- Exercise
Retype the portion of the material that begins with the line containing "rsity of Cape" and ends with the line containing "Microsoft Corporation", keeping both of those lines. Leave the pictures out of your copy.

- Data shown

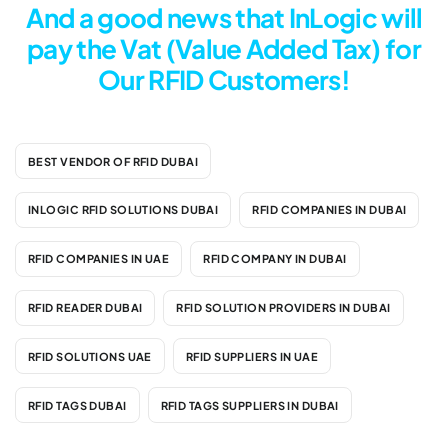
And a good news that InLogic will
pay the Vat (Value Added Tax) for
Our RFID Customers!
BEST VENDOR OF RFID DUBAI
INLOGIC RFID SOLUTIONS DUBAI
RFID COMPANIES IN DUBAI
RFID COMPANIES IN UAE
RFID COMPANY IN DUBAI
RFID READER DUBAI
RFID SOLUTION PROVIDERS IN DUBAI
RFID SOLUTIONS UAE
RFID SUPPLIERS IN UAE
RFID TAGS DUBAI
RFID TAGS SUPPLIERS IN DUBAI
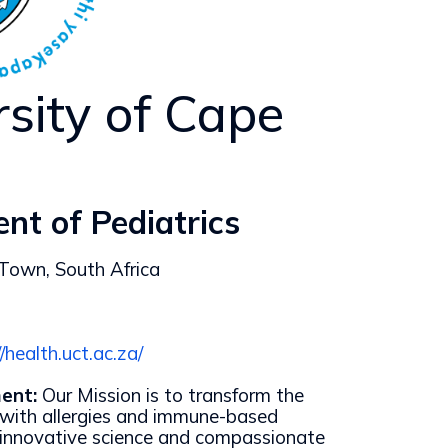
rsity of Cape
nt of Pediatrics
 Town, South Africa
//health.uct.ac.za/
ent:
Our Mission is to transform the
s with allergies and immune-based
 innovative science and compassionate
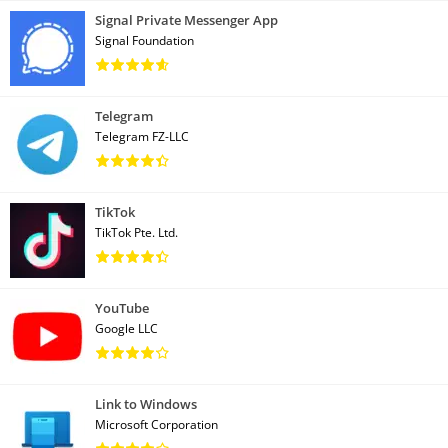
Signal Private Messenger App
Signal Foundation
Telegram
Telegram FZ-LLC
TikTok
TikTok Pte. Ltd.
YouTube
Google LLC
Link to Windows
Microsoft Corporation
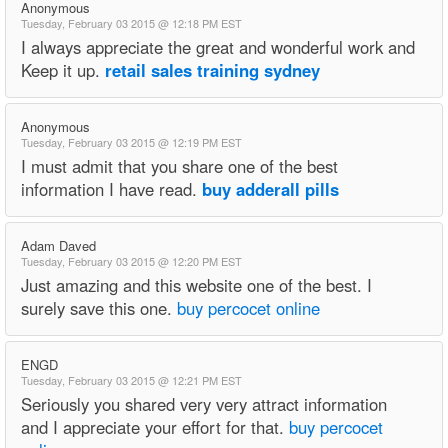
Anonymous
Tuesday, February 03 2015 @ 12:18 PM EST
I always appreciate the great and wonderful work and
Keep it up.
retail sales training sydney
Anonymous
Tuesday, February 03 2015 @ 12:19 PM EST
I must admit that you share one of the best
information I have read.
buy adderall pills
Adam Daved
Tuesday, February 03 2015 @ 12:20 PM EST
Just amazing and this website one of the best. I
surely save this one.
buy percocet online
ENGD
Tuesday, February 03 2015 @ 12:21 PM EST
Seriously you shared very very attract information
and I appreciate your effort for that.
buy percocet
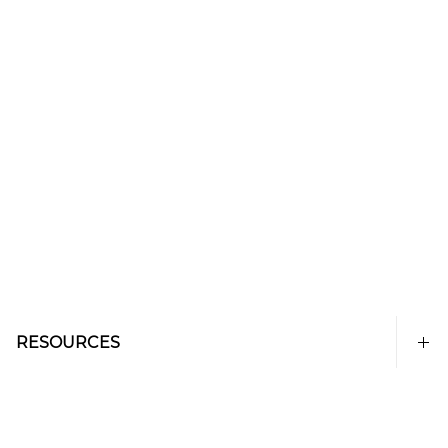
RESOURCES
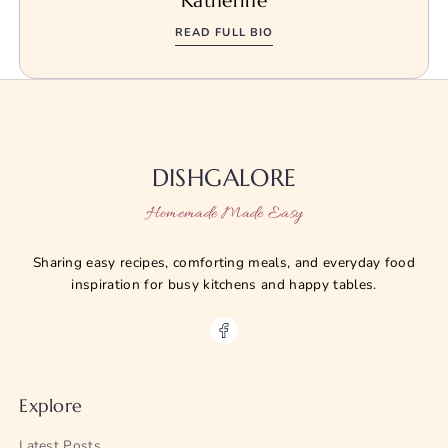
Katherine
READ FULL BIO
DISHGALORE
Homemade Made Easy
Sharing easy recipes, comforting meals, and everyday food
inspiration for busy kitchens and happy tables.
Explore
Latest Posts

- The completed task
rsity of Cape
nt of Pediatrics
 Town, South Africa
//health.uct.ac.za/
ent:
Our Mission is to transform the
s with allergies and immune-based
 innovative science and compassionate
Signal Private Messenger App
Signal Foundation
Telegram
Telegram FZ-LLC
TikTok
TikTok Pte. Ltd.
YouTube
Google LLC
Link to Windows
Microsoft Corporation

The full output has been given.